1. Franz Liszt's "Liebestraume", which literally means 'love's dream' consists of three pieces for solo piano. From my cursory reading of Wikipedia, the second one is about passionate love, physical love—love in which you want to have sex. You can read more about it if you like. I mostly picked it for the words of the lied, the German art song that it was originally based on. (I quit piano eight years ago—this piece is quite beyond me.)

2. "After silence, that which comes closest to expressing the inexpressible is music,"from Music at Night, by Aldous Huxley, 1931. And we only knew this guy for Brave New World.

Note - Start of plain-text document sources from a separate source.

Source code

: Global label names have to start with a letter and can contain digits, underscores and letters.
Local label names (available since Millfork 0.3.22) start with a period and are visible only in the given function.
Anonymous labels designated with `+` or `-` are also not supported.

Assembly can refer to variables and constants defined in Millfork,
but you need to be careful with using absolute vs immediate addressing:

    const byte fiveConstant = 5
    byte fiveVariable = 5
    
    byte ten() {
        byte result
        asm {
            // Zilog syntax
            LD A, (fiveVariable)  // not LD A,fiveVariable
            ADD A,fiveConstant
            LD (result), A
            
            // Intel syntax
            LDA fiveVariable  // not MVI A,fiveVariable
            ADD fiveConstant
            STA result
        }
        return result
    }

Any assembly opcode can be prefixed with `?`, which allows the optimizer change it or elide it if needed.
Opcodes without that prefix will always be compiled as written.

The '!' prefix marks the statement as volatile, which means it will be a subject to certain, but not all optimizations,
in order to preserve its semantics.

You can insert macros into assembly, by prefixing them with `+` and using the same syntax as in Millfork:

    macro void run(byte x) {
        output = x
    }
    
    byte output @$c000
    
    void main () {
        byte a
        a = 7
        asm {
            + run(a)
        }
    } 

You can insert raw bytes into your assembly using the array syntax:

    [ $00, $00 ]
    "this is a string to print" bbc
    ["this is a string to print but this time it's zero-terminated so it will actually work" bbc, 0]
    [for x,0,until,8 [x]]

3. If you look inside a piano, there are little felt-covered hammers underneath the strings. When you press a key, the hammer hits the string to produce the notes. However, if you reach into the piano and pull the hammer up, the key does not go down by itself. So I'm not sure how one could get the keys to play themselves from inside the piano. We'll just assume some kind of mechanism that does that has been invented.

4. "Is it not strange that sheep's guts should hale souls out of men's bodies?" from Much Ado about Nothing, by Shakespeare. Sheep's guts were used for violin strings at the time.

5. "Without music, life would be a mistake," from Twilight of the Idols, by Friedrich Nietzsche, 1889. And we only knew this guy for the death of God.

6. Misa's phone number is actually the number of the taxi company I use to get to the airport from school. Please do not call them unless you are in the area and need a ride, in which case their rates are very good.

7. "Familiarity breeds contempt" has been around for so long that it's difficult to attribute. It was first documented in Publilius Syrus's Maxims, from the first century BC.